Precisamente la defensa de una vida física y mentalmente saludable, la prevención de la muerte física y espiritual, o de trastornos y sufrimientos mayores es lo que aconseja el aborto terapéutico. Y más aun la despenalización de toda interrupción de los embarazos no deseados o clínicamente necesarios, decididos por la madre o por la pareja y ejecutado en armonía con las exigencias médicas.
Penalizarlo es precisamente parte de la cultura de la muerte por doble vía: por lo que implica su no interrupción en término de muerte física y espiritual y por la consecuencia de la proliferación del aborto ilegal en condiciones de alto riesgo para la madre. Demostrado está que la prohibición del aborto conduce al desarrollo de la práctica del mismo en condiciones de insalubridad, especulación y extorsión comercial.
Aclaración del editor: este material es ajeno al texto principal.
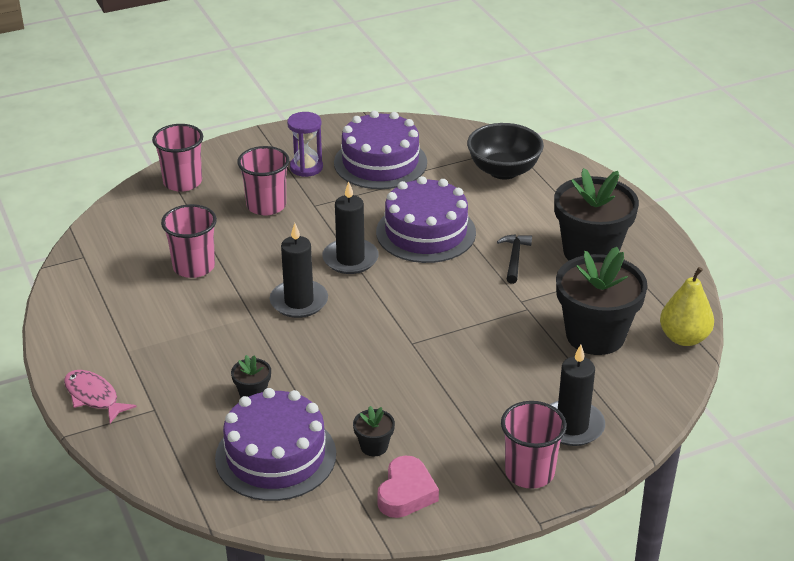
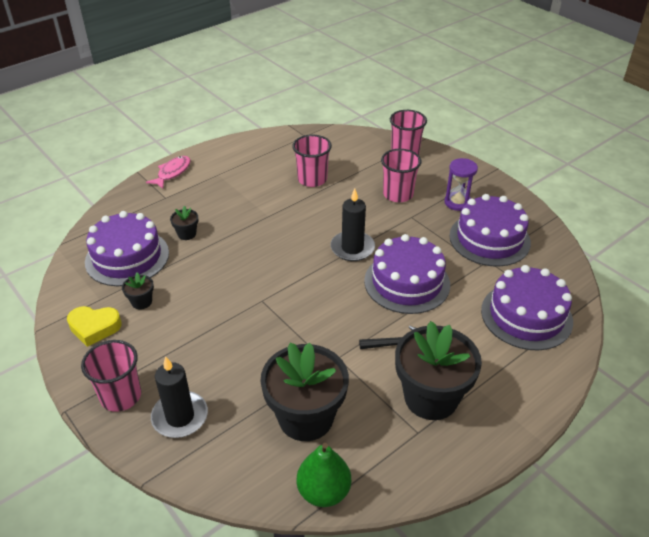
camera: 75 degrees right, 5 degrees up
(299, 301) = (291, 233): black candle -> none
(406, 493) = (94, 328): pink heart -> yellow heart
(503, 171) = (526, 315): black bowl -> purple cake
(684, 338) = (323, 491): yellow pear -> green pear

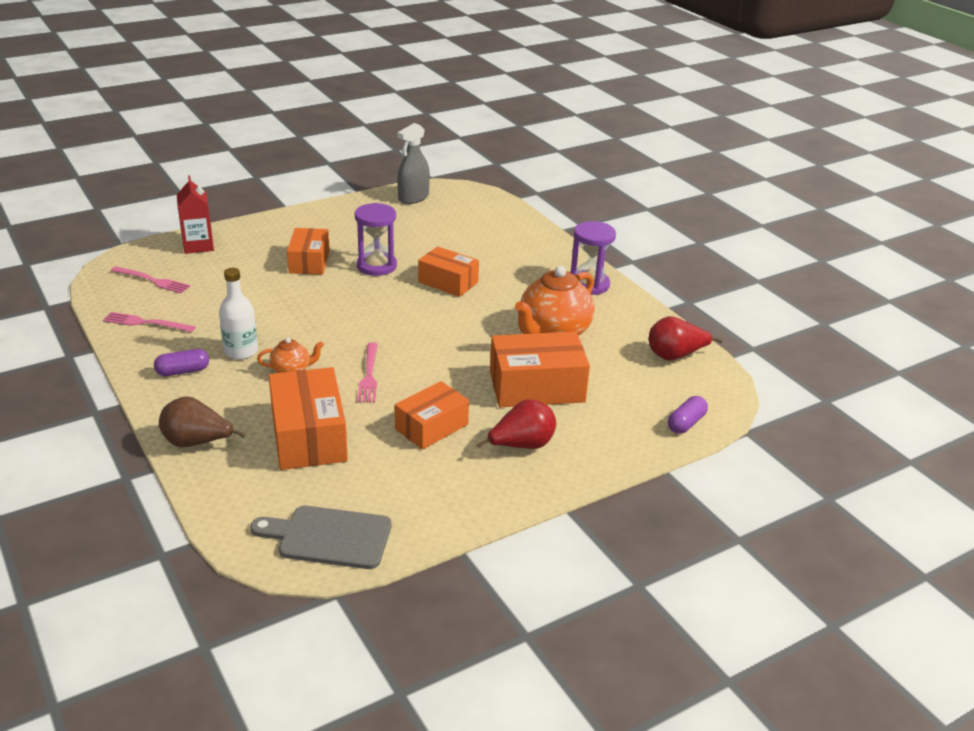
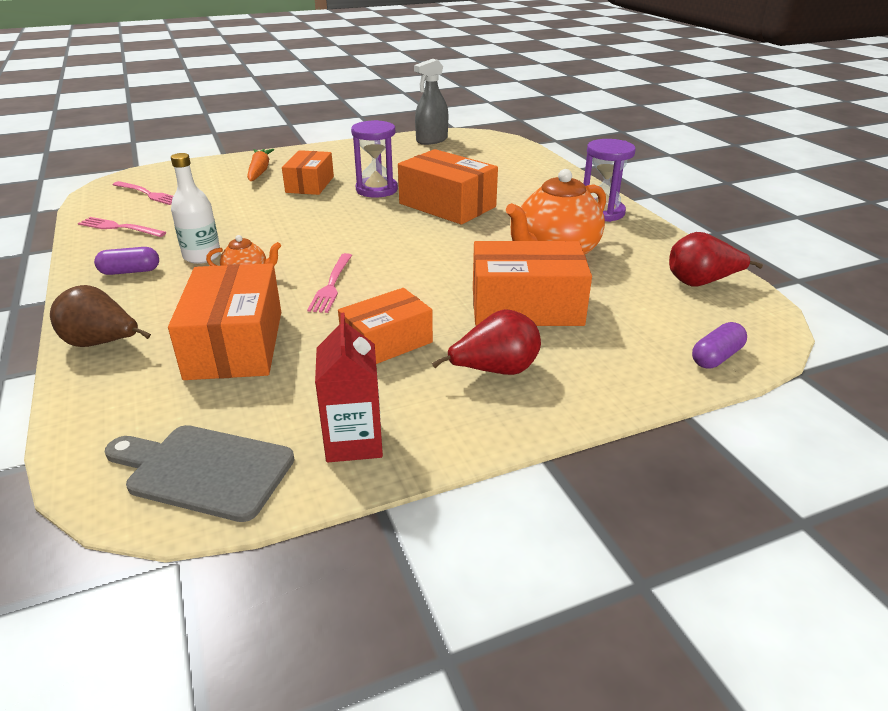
camera: 10 degrees right, 0 degrees up
(198, 245) = (208, 169): red carton -> red carton (354, 441)
(252, 246) = (260, 171): none -> orange carrot
(448, 282) = (447, 205): orange box -> orange box, size x1.51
Oponerse a la despenalización del aborto equivale a la negación de un derecho humano fundamental y muy especialmente conduce a la violación de la soberanía de la mujer sobre su propio cuerpo y al atropello de su propia vida.
Aquí, ahora solo se discute lo relativo al aborto terapéutico. La pretensión de mantenerlo penalizado está siendo sostenida con argumentos religiosos- fundamentalistas, a los que se subordinan temerosos empresarios, políticos y funcionarios corrompidos; responsables, por demás, de todas las formas de atentado contra la vida (patriarcado, capitalismo, neoliberalismo, empobrecimiento, corrupción, desigualdades, saqueo, depredación, gansterización del Estado y la política…).
Visto desde la ciencia y desde el más elemental sentido de humanidad se trata de un nuevo intento, en pleno siglo XXI, de perpetuación de un crimen larga data, institucionalizado por las fuerzas del oscurantismo y el espíritu inquisidor.
Así, en nombre de la defensa de la vida, se promueve la muerte. El “mundo al revés” como diría Eduardo Galeano.